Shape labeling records
------------------------

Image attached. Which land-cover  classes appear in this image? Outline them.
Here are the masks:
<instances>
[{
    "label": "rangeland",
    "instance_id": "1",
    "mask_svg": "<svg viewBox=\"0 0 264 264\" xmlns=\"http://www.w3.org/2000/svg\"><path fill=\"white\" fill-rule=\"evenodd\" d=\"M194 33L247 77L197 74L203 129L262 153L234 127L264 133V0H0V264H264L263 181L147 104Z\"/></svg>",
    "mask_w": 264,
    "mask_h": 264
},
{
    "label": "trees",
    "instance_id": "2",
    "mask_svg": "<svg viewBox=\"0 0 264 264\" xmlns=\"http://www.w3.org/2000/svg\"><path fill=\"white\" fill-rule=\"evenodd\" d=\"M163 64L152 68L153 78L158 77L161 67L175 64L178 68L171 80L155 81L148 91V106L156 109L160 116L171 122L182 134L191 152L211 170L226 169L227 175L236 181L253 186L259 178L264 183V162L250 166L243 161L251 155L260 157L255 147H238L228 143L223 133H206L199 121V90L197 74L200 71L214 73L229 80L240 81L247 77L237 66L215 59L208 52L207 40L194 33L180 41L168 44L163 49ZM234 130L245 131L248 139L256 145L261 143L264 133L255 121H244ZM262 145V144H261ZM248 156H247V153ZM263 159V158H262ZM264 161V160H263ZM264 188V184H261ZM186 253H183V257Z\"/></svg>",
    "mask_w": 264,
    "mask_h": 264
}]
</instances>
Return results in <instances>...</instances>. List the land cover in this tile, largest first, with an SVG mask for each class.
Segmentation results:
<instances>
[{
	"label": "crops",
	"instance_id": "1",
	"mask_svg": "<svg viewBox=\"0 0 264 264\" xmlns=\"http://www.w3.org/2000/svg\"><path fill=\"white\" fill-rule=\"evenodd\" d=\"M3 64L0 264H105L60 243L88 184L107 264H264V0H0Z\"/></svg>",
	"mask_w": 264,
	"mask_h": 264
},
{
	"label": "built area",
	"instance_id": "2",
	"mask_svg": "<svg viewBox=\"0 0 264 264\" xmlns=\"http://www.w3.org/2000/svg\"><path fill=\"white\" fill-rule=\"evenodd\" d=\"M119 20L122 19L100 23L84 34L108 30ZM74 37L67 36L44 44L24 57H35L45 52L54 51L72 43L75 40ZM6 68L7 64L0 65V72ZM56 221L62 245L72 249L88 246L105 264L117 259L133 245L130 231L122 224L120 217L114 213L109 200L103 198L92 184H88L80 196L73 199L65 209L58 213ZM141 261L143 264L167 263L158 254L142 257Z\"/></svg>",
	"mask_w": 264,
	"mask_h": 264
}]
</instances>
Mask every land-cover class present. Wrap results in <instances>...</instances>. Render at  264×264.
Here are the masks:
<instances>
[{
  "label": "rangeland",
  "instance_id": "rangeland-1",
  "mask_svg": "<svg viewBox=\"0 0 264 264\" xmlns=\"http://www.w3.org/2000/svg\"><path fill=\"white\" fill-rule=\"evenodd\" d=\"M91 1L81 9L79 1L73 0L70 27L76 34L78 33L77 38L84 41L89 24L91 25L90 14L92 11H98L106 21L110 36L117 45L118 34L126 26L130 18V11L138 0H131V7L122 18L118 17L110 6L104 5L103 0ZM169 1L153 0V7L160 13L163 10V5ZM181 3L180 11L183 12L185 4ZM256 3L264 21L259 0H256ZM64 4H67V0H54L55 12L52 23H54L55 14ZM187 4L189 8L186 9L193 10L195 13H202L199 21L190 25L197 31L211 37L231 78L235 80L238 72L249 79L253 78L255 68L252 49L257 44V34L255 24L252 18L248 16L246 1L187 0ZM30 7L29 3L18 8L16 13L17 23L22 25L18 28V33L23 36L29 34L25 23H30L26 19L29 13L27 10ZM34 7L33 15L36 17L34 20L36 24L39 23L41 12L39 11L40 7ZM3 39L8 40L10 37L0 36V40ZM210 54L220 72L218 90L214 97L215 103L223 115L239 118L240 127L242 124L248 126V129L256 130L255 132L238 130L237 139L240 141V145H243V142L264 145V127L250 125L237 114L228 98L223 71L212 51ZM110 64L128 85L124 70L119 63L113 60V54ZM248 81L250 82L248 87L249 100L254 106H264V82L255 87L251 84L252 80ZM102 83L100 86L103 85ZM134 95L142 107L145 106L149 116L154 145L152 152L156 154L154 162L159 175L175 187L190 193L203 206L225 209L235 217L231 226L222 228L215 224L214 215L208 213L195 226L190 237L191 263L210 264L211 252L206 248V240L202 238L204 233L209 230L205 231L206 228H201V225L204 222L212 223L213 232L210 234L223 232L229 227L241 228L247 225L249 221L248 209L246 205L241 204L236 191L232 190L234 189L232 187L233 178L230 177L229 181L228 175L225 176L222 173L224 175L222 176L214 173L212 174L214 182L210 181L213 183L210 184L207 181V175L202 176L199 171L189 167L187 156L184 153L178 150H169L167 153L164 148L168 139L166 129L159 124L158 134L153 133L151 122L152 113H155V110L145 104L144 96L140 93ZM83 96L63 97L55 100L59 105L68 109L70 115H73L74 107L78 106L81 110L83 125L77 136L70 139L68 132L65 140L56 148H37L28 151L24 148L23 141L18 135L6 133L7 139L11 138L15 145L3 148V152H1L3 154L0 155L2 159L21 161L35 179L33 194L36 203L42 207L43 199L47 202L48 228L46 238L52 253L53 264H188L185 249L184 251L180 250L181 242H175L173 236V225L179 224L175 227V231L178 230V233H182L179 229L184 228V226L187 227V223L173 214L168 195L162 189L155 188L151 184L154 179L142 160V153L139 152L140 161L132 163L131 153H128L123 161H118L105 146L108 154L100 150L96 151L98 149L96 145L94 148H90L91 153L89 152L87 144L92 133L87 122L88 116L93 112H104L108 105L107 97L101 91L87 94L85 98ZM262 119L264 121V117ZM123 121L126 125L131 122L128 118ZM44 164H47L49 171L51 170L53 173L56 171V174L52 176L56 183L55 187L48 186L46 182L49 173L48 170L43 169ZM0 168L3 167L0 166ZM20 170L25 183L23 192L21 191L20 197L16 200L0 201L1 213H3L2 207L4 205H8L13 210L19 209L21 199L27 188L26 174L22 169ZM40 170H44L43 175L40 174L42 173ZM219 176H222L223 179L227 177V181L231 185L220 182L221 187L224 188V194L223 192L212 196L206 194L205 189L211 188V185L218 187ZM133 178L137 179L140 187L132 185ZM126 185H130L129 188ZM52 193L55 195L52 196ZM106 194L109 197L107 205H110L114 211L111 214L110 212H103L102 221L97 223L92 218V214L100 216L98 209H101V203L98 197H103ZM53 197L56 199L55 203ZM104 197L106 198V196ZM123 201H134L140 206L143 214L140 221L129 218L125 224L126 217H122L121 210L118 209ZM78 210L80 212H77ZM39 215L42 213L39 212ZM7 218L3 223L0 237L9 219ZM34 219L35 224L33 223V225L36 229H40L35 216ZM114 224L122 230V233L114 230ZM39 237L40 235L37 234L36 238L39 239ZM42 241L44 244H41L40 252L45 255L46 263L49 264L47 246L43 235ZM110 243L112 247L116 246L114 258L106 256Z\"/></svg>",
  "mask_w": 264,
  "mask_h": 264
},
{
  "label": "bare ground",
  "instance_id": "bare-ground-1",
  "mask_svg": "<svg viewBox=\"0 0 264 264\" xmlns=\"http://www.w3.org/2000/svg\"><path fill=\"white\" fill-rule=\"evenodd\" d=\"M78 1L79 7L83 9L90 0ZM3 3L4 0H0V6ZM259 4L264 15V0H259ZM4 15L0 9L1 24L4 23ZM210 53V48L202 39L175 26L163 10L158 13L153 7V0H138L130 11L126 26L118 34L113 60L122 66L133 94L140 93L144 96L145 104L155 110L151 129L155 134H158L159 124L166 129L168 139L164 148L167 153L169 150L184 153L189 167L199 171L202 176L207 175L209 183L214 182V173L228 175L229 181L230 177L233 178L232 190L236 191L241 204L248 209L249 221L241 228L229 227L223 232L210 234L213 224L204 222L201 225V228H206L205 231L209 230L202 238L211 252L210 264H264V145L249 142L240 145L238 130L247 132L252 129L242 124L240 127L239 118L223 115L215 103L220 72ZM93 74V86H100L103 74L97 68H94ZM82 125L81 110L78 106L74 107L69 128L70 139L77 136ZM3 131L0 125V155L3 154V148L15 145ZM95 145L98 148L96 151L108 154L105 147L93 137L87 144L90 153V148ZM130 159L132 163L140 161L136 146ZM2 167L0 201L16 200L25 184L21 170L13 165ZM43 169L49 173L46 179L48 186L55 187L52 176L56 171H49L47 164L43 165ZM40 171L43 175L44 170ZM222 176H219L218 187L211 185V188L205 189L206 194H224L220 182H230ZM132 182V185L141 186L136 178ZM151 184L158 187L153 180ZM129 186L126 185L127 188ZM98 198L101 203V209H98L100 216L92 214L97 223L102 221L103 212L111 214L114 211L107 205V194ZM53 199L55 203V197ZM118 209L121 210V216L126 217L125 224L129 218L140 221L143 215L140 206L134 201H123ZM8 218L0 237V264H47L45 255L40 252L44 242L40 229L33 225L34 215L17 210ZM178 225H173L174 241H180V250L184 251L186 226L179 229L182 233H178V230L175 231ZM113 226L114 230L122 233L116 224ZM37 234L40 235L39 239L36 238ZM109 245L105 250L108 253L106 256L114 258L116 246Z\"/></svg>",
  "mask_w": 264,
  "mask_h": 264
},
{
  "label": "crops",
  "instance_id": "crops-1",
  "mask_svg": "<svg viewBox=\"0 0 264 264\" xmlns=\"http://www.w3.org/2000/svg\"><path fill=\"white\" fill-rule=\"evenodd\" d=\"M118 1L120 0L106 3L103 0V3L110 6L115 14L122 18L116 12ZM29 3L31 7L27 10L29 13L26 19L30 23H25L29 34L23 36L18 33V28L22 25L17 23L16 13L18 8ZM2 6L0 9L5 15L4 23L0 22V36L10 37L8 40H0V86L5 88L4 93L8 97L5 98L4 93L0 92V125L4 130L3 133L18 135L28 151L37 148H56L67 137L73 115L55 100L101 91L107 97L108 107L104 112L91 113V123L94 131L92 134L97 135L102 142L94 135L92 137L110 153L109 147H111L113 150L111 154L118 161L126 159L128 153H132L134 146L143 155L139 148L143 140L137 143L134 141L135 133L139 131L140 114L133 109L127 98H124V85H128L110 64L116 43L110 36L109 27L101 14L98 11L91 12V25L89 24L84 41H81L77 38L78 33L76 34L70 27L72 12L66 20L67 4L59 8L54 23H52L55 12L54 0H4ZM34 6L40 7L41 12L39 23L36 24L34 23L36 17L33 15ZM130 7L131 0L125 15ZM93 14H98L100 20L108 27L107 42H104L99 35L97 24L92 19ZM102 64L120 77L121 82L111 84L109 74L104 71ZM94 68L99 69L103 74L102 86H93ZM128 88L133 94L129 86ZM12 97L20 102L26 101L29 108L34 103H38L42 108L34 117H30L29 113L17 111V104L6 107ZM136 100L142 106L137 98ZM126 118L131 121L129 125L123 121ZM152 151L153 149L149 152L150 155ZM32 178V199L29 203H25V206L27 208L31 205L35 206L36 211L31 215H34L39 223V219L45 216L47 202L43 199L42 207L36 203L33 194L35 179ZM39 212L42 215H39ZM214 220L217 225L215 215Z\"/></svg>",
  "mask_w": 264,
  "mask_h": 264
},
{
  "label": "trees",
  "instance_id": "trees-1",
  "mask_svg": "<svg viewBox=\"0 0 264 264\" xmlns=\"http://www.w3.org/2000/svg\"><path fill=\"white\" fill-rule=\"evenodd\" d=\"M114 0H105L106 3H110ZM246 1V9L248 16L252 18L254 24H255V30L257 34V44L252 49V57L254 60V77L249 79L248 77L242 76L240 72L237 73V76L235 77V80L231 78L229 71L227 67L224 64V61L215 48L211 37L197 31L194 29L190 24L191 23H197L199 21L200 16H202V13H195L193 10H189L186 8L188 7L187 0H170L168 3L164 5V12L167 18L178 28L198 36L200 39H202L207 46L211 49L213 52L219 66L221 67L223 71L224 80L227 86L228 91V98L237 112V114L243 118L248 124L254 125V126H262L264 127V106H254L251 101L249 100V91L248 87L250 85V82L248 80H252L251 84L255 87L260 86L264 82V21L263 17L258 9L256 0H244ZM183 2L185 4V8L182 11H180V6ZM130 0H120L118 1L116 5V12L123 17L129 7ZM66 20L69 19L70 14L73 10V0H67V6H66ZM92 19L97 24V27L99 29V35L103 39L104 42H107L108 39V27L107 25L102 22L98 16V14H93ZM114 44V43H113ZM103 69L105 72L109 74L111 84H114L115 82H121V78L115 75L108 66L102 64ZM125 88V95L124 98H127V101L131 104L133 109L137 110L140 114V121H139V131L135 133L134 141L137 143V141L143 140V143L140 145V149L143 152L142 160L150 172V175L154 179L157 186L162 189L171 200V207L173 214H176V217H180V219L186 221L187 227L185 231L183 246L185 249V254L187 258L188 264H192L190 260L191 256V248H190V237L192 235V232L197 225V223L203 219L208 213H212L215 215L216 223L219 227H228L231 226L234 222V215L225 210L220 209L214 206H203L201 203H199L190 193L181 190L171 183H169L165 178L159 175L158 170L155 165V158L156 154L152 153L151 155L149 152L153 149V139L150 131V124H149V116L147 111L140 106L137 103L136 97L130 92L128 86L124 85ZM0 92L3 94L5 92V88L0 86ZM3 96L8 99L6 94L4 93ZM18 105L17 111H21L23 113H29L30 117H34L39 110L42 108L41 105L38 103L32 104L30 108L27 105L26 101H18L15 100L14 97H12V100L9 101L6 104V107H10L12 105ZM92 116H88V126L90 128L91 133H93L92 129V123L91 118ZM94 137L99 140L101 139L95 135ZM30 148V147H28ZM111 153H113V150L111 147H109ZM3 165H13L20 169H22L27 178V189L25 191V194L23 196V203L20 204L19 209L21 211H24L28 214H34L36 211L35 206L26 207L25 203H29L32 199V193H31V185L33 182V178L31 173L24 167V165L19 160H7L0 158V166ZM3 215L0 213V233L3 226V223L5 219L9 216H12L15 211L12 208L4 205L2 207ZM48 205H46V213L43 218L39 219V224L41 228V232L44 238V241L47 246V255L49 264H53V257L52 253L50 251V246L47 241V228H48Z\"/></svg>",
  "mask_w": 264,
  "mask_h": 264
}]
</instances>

------------------------

▶ What to do:
Which lines in the entries above contain the word "bare"? Extract each of them in full.

▶ Solution for this exercise:
  "label": "bare ground",
  "instance_id": "bare-ground-1",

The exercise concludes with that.